_WHAT THE EXERCISE ASKS_
Go through the entries below and copy every line that holds the word "data".

Saved entries

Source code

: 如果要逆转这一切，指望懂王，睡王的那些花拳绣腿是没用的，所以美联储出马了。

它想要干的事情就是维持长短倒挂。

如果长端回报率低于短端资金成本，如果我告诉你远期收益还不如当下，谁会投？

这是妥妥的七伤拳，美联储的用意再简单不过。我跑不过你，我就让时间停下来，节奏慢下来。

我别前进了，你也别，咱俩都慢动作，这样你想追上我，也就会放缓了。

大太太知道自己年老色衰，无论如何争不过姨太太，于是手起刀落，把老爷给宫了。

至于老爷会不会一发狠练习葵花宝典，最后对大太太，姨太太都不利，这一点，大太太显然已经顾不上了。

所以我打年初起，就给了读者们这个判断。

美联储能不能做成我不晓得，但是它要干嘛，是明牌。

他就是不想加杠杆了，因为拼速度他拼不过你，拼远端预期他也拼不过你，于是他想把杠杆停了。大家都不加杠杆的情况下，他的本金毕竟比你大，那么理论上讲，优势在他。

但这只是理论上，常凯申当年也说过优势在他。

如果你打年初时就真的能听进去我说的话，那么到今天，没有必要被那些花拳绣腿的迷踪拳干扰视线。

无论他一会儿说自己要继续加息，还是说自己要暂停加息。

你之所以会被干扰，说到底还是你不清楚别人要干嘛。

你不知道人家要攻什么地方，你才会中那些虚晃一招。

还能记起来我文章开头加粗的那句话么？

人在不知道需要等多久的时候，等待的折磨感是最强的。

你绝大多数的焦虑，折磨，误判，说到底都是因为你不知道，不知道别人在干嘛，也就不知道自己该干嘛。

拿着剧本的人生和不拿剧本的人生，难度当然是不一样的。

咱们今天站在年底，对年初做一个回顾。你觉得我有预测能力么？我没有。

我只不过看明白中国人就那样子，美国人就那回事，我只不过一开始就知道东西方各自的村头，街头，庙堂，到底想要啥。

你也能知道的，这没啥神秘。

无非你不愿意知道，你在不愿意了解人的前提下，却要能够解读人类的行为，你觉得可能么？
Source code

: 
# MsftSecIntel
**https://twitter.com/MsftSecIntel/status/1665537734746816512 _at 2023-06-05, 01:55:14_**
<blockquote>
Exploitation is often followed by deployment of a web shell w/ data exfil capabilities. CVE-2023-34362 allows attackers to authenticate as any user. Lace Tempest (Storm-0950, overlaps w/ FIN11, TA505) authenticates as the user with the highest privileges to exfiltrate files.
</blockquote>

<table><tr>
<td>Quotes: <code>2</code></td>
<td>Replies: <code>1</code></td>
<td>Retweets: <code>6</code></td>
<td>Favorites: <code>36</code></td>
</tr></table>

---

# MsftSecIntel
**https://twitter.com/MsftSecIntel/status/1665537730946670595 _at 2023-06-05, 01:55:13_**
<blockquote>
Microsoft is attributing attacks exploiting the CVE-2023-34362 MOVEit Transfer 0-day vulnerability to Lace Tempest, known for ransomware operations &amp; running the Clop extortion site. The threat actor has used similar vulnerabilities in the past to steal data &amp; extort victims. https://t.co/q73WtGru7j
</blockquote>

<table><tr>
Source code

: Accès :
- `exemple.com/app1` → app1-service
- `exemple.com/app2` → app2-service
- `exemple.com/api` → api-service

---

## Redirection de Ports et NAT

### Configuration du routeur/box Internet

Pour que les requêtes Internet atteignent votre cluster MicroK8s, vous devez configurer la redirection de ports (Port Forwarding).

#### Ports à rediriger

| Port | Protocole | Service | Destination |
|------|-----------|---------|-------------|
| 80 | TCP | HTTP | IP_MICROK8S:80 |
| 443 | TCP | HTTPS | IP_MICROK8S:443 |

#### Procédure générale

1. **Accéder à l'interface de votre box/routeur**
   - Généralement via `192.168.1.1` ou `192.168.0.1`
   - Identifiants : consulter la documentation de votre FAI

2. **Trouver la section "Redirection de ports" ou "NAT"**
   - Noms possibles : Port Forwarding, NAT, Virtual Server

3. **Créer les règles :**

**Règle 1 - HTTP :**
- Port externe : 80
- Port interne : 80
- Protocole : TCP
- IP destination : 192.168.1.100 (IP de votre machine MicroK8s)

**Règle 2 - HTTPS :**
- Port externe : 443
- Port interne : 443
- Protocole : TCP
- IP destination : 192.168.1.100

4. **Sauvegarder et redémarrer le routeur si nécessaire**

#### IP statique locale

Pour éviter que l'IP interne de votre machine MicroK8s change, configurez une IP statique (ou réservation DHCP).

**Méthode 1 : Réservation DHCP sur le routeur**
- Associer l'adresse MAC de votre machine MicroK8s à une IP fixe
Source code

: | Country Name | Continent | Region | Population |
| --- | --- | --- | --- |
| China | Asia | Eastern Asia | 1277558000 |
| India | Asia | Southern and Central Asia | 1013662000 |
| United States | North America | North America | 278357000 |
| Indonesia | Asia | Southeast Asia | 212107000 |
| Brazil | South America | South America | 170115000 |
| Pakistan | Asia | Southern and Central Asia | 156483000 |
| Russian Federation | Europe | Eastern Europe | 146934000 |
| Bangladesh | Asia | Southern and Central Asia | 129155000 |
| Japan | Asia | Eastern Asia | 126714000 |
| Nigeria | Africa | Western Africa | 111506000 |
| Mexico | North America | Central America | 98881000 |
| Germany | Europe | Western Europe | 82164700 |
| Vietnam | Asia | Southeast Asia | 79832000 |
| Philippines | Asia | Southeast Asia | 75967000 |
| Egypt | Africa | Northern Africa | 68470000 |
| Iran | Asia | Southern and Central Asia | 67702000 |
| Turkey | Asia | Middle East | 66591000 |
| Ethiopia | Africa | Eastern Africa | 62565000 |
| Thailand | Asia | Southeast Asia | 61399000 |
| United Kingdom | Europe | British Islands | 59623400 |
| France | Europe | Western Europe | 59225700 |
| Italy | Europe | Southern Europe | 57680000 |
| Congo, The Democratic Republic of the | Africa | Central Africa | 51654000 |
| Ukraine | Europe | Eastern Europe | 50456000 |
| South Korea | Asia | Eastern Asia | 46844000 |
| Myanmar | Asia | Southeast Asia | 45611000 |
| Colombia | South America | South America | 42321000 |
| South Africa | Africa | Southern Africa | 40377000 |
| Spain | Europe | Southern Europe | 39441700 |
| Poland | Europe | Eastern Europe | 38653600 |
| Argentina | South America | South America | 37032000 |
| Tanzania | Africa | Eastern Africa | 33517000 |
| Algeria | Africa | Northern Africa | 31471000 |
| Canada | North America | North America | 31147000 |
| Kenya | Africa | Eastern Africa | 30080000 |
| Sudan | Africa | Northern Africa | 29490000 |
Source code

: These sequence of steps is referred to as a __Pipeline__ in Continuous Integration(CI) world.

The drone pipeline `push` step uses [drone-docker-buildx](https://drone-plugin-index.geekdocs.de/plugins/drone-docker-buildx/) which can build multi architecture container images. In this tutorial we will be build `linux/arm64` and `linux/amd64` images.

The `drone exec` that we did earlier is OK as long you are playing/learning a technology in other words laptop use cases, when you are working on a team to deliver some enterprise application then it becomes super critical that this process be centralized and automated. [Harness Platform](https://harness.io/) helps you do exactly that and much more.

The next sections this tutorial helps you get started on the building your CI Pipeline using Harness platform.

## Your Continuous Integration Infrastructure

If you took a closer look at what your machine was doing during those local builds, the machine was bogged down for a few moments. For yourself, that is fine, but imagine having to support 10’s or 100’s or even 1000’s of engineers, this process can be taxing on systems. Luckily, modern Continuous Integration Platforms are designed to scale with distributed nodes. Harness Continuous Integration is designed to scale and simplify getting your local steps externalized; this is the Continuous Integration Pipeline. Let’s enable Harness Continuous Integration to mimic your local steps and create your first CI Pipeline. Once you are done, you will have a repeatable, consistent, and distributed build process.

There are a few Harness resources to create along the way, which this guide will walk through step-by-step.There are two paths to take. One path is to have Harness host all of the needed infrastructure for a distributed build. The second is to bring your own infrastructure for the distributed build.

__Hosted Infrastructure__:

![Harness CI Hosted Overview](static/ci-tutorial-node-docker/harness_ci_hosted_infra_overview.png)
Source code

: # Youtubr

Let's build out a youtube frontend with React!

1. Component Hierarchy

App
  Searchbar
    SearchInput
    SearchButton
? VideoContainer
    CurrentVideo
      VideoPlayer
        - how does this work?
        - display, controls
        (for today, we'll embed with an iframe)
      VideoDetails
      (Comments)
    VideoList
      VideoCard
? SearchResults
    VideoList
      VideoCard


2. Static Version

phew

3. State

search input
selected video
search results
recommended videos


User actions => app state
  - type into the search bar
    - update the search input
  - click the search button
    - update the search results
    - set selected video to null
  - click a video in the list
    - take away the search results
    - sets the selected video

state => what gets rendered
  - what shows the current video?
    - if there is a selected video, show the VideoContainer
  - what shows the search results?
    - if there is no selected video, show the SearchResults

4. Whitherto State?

_TASK SOLUTION_
Exploitation is often followed by deployment of a web shell w/ data exfil capabilities. CVE-2023-34362 allows attackers to authenticate as any user. Lace Tempest (Storm-0950, overlaps w/ FIN11, TA505) authenticates as the user with the highest privileges to exfiltrate files.
Microsoft is attributing attacks exploiting the CVE-2023-34362 MOVEit Transfer 0-day vulnerability to Lace Tempest, known for ransomware operations &amp; running the Clop extortion site. The threat actor has used similar vulnerabilities in the past to steal data &amp; extort victims. https://t.co/q73WtGru7j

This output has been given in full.